Well, I didn’t think it would last as long as it has, I didn’t know what to think to be honest! When we first started the band, we said hey do you want to do another Madball thing and my brother said we should do another EP, you had that one you did in 89, it might be cool and do Matty jumped in and Willy me Vinnie and Roger and we did another EP, that was Droppin Many Suckers and then Roger was kinda done with the music and Hoya was breaking up his band so he came into the mix and then it was, maybe we’ll do another thing, oh there’s a label interested, it all happened that way. We never really took it that seriously at the beginning, it was just something for enjoyment, as an outlet and then it just grew and grew more into what we are now and now it’s obviously something more serious and it’s become something very serious for us. The ride continues, man, and I don’t know where the cap is but we feel now that we’re in our prime doing this. When we first started, we were just a bunch of young guys with a lot of raw energy just trying to figure things out and now there’s still a lot of angst but it’s more harnessed in a way that we’re still pissed off. We’ve still got a lot to do and say and maybe thats what keeps us going, the longevity, that we’re still pissed off!

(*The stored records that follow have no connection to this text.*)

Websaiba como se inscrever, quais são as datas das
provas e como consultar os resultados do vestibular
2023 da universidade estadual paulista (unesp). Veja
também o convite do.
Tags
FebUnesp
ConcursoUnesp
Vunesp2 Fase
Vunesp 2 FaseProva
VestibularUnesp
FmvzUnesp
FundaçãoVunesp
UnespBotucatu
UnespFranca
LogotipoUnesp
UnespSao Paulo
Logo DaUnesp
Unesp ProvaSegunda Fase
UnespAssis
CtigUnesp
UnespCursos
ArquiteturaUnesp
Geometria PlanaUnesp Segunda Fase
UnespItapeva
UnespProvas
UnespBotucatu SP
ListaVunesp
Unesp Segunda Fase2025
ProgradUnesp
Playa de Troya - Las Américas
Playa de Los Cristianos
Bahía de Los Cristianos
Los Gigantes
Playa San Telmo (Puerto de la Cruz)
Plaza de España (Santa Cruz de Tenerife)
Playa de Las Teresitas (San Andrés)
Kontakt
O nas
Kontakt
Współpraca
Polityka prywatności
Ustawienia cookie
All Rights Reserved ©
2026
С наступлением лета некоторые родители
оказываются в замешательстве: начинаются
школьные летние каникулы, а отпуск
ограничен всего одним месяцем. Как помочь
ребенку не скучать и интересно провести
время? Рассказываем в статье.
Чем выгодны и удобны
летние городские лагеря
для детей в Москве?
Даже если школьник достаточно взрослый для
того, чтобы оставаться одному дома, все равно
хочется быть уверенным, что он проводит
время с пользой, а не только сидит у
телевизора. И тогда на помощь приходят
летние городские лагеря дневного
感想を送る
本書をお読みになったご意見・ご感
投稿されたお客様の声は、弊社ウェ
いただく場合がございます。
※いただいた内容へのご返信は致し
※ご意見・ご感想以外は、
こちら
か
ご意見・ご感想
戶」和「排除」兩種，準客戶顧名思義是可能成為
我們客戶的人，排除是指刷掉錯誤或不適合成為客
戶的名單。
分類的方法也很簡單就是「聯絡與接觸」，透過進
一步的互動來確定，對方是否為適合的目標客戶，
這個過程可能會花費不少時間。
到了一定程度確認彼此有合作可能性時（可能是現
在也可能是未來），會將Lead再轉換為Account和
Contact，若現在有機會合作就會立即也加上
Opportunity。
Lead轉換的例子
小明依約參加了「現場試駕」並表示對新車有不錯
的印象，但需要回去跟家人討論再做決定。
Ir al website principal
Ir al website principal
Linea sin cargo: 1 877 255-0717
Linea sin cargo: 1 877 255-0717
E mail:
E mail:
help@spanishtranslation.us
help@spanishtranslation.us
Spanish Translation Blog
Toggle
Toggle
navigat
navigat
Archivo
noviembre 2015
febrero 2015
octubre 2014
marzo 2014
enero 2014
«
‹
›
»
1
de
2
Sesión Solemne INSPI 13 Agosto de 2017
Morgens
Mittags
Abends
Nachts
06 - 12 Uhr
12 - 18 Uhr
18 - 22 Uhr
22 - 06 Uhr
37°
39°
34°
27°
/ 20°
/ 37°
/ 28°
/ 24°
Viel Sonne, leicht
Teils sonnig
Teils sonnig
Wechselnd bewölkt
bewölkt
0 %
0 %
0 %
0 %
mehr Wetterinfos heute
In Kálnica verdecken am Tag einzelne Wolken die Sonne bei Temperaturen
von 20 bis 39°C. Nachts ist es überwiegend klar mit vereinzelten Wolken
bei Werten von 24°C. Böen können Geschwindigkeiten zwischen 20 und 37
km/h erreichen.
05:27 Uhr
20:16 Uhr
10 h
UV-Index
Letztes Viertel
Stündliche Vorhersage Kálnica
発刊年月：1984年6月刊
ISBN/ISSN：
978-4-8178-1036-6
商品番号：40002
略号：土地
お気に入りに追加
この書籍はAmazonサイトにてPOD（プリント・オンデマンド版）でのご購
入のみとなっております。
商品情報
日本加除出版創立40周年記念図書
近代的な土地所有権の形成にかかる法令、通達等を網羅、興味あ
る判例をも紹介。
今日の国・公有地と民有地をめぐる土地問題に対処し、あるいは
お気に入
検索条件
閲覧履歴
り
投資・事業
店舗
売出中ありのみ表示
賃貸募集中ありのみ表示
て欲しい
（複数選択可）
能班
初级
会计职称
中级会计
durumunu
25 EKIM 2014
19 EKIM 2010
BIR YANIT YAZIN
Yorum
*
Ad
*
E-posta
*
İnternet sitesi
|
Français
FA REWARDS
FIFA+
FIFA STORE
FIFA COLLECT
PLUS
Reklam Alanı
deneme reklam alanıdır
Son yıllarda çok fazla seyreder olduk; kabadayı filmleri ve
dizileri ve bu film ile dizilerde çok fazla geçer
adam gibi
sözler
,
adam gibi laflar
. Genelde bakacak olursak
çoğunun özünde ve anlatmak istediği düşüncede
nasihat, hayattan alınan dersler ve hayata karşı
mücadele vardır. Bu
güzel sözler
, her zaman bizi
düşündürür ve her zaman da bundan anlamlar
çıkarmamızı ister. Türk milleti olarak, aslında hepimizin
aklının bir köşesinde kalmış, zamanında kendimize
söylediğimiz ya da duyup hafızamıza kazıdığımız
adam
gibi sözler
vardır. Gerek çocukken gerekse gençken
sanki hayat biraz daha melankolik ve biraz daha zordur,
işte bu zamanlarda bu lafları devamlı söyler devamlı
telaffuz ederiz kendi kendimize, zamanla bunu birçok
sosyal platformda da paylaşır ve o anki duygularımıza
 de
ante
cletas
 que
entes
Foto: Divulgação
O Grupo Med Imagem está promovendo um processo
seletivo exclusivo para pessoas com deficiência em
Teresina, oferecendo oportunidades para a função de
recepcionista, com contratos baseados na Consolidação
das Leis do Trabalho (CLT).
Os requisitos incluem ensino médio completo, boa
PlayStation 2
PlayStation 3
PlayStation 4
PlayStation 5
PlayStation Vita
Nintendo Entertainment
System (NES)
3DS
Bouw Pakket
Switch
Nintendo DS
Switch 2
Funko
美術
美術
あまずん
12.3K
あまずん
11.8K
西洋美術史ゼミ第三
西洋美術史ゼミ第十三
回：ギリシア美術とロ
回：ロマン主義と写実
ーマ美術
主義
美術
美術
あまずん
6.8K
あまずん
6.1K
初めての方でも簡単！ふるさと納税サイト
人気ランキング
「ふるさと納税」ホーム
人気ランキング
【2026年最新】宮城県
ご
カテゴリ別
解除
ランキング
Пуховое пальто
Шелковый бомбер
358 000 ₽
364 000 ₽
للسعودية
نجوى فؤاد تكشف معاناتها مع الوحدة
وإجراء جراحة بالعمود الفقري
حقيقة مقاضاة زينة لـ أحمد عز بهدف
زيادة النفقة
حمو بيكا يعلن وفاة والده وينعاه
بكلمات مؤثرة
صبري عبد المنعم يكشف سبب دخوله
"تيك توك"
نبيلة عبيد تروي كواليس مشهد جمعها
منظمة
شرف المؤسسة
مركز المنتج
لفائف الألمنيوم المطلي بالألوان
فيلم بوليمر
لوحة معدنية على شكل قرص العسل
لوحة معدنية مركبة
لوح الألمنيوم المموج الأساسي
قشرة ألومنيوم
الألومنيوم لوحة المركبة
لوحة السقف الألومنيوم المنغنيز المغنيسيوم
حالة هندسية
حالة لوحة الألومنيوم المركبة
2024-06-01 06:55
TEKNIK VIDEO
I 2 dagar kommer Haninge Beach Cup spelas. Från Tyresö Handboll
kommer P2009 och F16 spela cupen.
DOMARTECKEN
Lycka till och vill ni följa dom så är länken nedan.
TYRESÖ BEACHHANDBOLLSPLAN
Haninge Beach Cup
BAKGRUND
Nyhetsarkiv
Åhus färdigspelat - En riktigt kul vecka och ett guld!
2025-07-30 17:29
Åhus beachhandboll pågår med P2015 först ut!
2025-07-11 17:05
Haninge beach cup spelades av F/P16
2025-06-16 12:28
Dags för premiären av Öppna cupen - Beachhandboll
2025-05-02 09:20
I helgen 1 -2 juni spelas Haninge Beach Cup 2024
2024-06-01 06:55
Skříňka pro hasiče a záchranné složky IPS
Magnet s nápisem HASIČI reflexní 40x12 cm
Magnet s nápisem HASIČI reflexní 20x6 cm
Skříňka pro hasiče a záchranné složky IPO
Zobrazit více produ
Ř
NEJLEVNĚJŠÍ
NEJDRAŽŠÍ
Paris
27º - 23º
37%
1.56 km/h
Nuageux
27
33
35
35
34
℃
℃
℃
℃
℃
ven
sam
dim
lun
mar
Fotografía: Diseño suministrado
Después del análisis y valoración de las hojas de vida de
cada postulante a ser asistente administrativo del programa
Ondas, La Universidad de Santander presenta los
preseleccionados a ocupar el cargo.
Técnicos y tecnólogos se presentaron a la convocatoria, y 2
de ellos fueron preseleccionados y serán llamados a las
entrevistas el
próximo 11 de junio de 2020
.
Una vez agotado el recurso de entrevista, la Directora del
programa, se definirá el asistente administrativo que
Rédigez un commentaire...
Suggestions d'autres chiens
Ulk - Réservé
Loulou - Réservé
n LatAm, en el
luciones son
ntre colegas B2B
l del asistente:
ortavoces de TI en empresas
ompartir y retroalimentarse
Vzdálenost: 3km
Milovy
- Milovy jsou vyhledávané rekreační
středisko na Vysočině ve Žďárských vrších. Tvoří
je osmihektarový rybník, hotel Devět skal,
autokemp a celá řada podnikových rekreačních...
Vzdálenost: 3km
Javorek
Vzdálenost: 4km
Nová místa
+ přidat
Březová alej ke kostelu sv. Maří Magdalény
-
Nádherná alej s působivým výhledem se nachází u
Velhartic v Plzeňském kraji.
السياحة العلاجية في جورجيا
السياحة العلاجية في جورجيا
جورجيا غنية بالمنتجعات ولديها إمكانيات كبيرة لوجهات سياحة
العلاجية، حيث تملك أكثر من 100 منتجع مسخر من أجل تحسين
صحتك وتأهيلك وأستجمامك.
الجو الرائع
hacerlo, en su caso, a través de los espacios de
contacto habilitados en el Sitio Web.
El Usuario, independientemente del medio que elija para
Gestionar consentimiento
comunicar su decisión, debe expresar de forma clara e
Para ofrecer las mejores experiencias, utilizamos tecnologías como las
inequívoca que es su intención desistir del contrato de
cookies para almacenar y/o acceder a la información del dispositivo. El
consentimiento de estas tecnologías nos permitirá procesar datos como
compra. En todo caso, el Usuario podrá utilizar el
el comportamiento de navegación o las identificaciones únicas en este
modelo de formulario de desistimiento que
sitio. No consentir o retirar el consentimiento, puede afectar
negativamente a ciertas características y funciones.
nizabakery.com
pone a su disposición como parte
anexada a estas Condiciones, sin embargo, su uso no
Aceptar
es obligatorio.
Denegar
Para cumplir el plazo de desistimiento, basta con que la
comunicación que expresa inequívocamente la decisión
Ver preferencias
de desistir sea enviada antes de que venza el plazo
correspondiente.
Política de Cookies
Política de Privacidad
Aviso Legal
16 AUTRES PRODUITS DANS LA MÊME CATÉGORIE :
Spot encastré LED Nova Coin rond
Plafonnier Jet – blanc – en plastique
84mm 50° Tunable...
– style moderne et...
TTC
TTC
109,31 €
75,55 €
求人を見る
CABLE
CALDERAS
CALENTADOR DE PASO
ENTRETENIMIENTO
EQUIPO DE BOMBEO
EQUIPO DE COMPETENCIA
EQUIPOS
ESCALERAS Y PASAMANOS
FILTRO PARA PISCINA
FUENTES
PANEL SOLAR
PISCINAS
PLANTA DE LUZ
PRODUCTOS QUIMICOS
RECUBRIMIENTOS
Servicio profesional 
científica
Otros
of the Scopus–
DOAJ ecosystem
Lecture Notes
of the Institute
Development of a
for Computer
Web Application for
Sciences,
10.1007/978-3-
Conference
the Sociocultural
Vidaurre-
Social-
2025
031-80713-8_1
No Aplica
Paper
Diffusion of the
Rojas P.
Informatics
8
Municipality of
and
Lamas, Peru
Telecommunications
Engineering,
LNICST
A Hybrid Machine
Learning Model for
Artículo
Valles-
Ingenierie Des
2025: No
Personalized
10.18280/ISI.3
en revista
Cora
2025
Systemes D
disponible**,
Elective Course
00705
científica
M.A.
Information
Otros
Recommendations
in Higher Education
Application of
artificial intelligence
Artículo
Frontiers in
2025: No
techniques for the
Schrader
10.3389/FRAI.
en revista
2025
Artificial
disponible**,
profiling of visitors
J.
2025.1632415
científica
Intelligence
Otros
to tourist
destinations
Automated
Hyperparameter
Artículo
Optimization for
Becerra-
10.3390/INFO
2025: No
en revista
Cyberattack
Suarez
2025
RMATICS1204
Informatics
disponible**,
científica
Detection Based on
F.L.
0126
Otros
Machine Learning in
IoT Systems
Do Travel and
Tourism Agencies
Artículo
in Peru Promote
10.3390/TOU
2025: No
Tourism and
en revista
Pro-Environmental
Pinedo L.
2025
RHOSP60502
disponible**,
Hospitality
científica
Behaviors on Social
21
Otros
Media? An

Well, there’s still a lot to be pissued off about today!
Hahaha!
What have been some of the absolute highlights in your career with Madball?
Oh man, a lot! That Dynamo show I mentioned was one of them. Other shows I can remember, when CBs was closing down, they didn’t have even ask us to play because of some sort of politics with something that happened, I don’t know but whatever the story is, my brother said it’s not right that Madball wouldn’t play one of the last CBs shows so we played as Ball Of Destruction and that was a memorable thing for me. The older guys felt that we were important enough to okay one of the last CBs shows. There’s been many highlights man, we’ve done memorable tours that are highlights, a lot of festivals that have been highlights for us, small shows that have been highlights for us. Even that tour we just did with Korn and Limp Bizkit, there’s different viewpoints on that but that was a real highlight for us. We got to play Wembley Arena as a hardcore band and that’s pretty much unheard of so it was cool to be able to fly our flag in that world no hopefully more highlights to come. We’ve got a lot if festivals that we’ve not played before that we’re being invited to play this year like Wacken. Maybe some highlights are on their way too.